SMART Composting: A Rind Is A Terrible Thing To Waste

More and more, people recognize that putting organic matter in a landfill is a waste of both money and natural resources. Organic material in a landfill decomposes anaerobically (without oxygen), releasing harmful methane. You can do your garden and the planet a good turn by turning your organic spoils into food for the earth.

Composting returns elements to the soil where plants can use them and the nutrients can continue to nourish the cycle of life. It also reduces climate-changing gas emissions and is an easy, inexpensive way to enrich gardens. Compost helps a garden to thrive – improving clay soil, allowing air and moisture to penetrate the soil, and plants to absorb nutrients.

The Recipe for Compost is to Think SMART!

compost in handIn nature, organic material decomposes thanks to help from microbes (microscopic bacteria, plants, and animals) and larger decomposers like worms, insects, and other invertebrates. Composting is controlled decomposition – we create a habitat for decomposers and they do the dirty work!

If you’ve never done it before, composting may seem complicated, but it’s easy. The acronym SMART will help you to remember how to make compost.

Size Matters – The ideal size for a backyard compost pile is at least 3’x 3’ x 3’ (1 cubic yard). The size of the organic material matters too.

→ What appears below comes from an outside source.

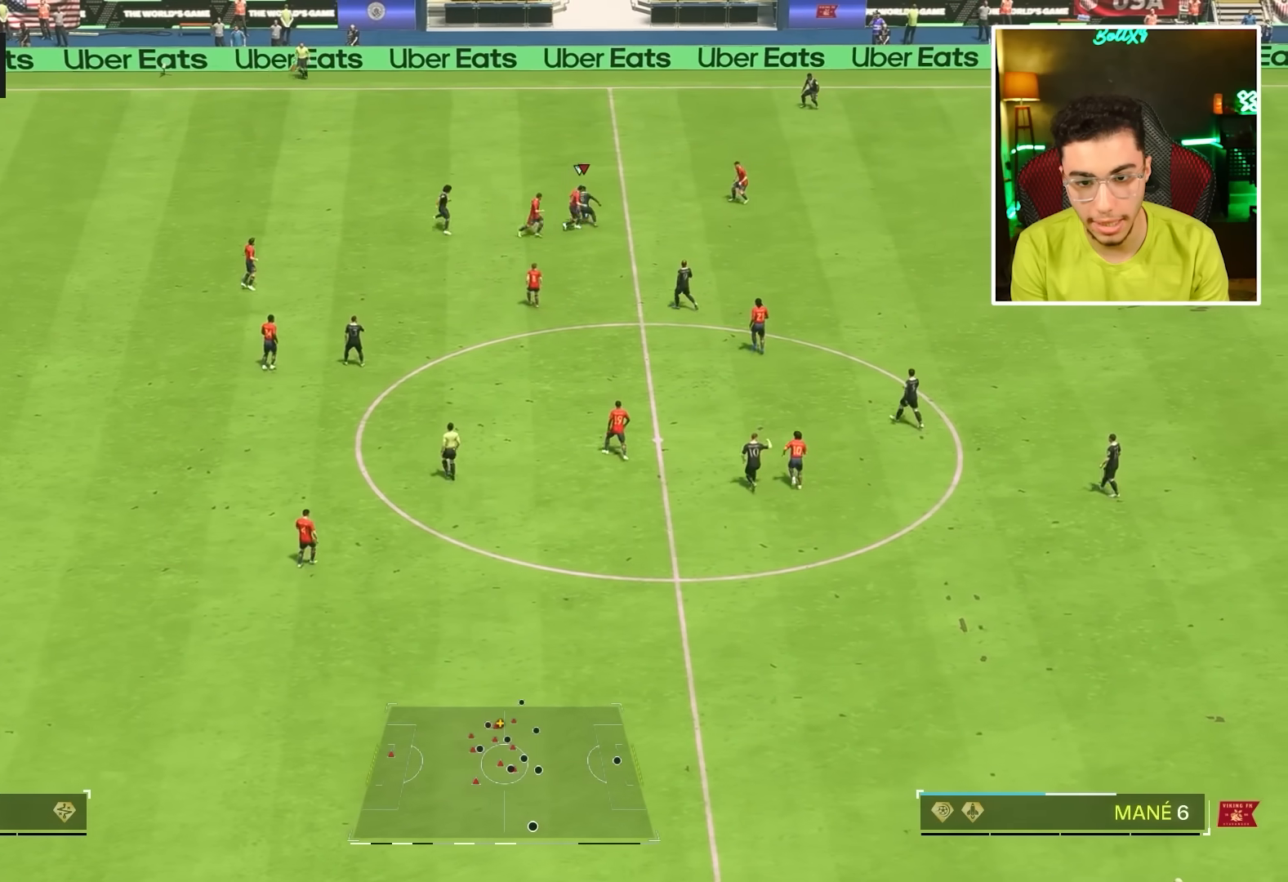
{"buttons": ["R1"], "left_stick": "left", "right_stick": "center", "events": [[100, "left_stick", "up-left"], [217, "left_stick", "left"], [283, "R1", "down"]]}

A mixture of sizes of material is OK, as long as the material is mostly less than 2” in size.

Moisture – Compost should feel about as wet as a wrung-out sponge. You may need to cover open piles in winter to keep water out, and in summer to keep moisture in. If your pile is dry, hose it a bit to get it wet enough for the decomposers to work efficiently.

Aeration – Compost needs oxygen to support microbial activity and prevent bad smells. Composting is accelerated if you turn the pile every so often to redistribute materials and allow air and moisture to get in.

Ratio – Compost should have about a 1:1 ratio by volume of “green” (fresh, nitrogen-rich) materials and “brown” (dryer, carbon-rich) materials. One bucket of browns to one of greens is the general rule. Remember this mantra:

Equal Parts Green and Brown, Help to Break the Compost Down

Turn – Think SMART and turn your yard and kitchen spoils into soil. By composting, you sustain the health of our planet by keeping natural resources in beneficial use and feeding the earth instead of a landfill.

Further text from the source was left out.